In May, the NDU turned over a two-day national delegates’ conference to employers in order to “come up with concrete actions that the NDU, its delegates and members can take to turn around the fortunes of the manufacturing sector”. The conference opened with an address by the Manufacturing and Exporters Association CEO John Walley, while workshop sessions were conducted by the CEO of Textiles NZ and a representative from the Wood Processors Association. Underlining the unions’ promotion of economic nationalism, a session was given over to a “Make it Here” campaign promoted by the Green Party.

Lest the NDU delegates failed to get the message, a speaker from Work and Income was brought in to address the conference on “the range of initiatives for redundant workers available through that agency”.

The purpose of these deliberations soon became apparent.
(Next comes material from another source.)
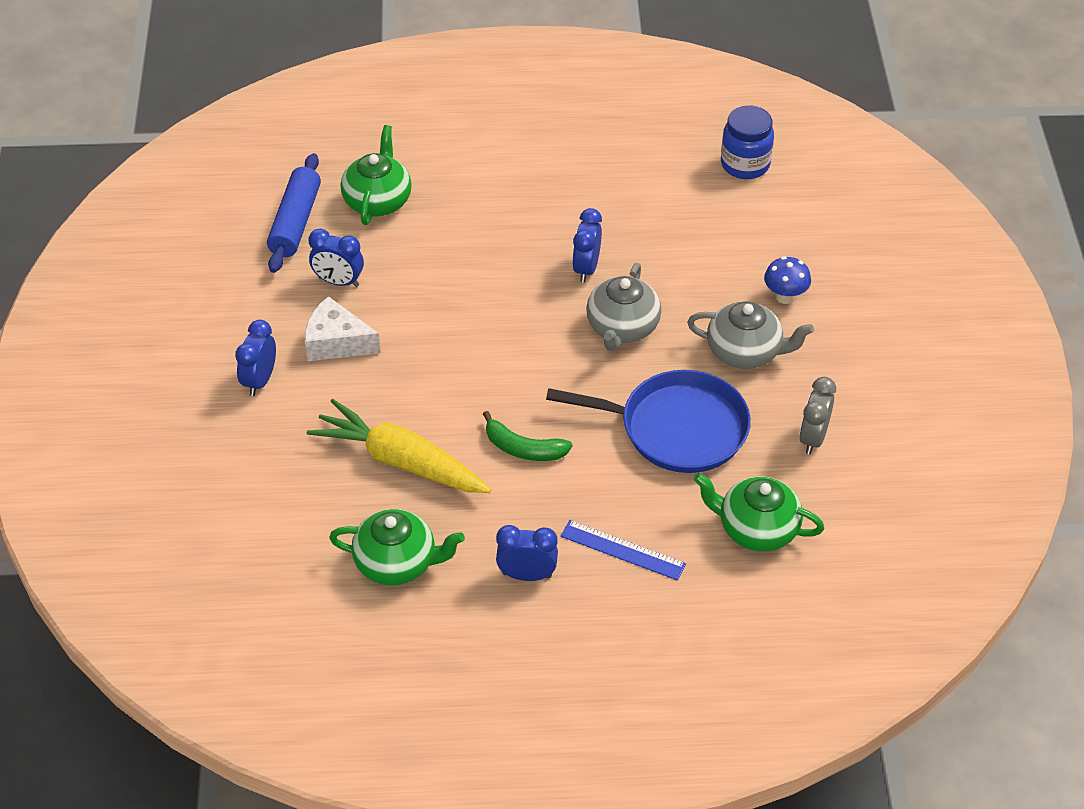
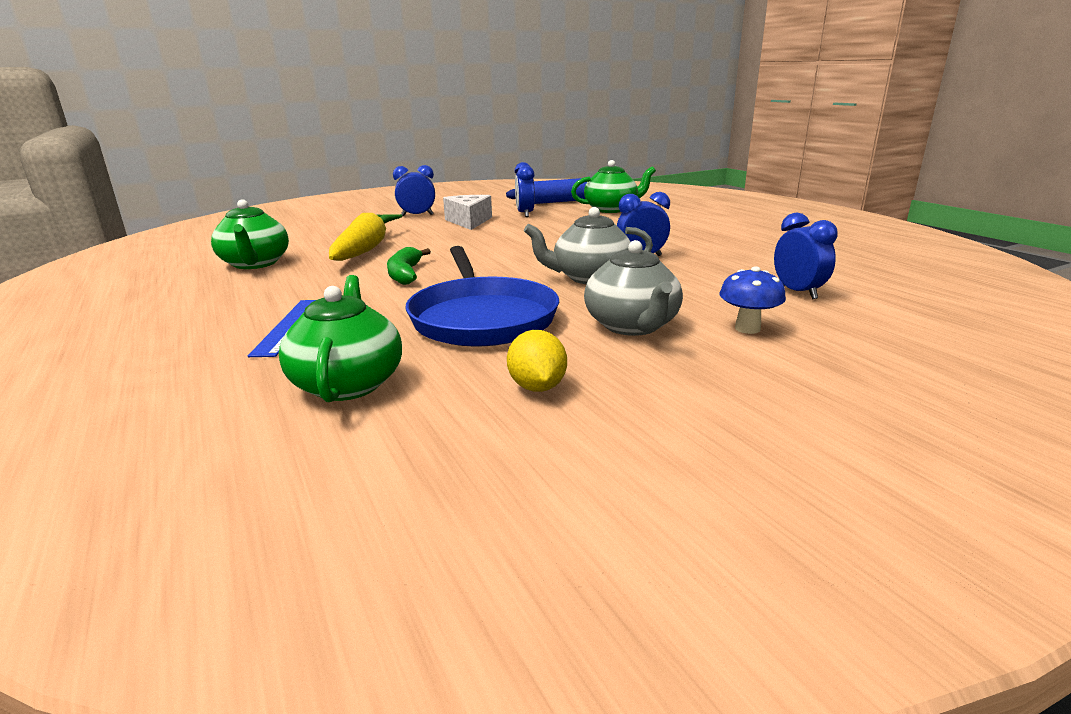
camera: 65 degrees right, 25 degrees down
blue clock [496,525,558,581] -> blue clock moved to [774,212,838,299]
blue jar [721,105,774,179] -> none
grey clock [799,377,836,454] -> yellow lemon [507,330,567,392]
At the beginning of June, the NDU and Oamaru-based Summit Wool Spinners agreed to call for up to 30 new voluntary redundancies and a paid 8-day mill closure in response to a further downturn in the international wool yarn spinning industry. The agreement came on top of almost 50 redundancies and short weeks negotiated from late March, including the government’s 9-day fortnight scheme which had been touted by the unions as a “job saving” measure. The NDU boasted that the deal was “humane”, compared with what it called a more “traditional corporate approach”--confirming its key role in facilitating the attacks on jobs, wages and conditions.

The move by the NDU to position itself as the accomplice of manufacturing sector employers and flag-bearer for the National government’s 9-day working fortnight exposes the rightward shift of an entire layer of the New Zealand “left”. The NDU’s two leading figures are Reid, a prominent former member of the “left-wing” Alliance and now defunct pro-Stalinist Workers Communist League, and national secretary Laila Harre, a former Alliance MP and women’s affairs minister in the 1999 - 2002 Labour-Alliance government.

Harre last week announced she was resigning from her NDU position in order to become human resources manager at the Auckland “super city” council, which is currently in formation—completing her transition from “left” pretender to employers’ hired gun. One of Harre’s first tasks will undoubtedly be to sack many of the 6,800 workers whose existing positions will be declared surplus to requirements following the amalgamation of the six existing local authorities into one.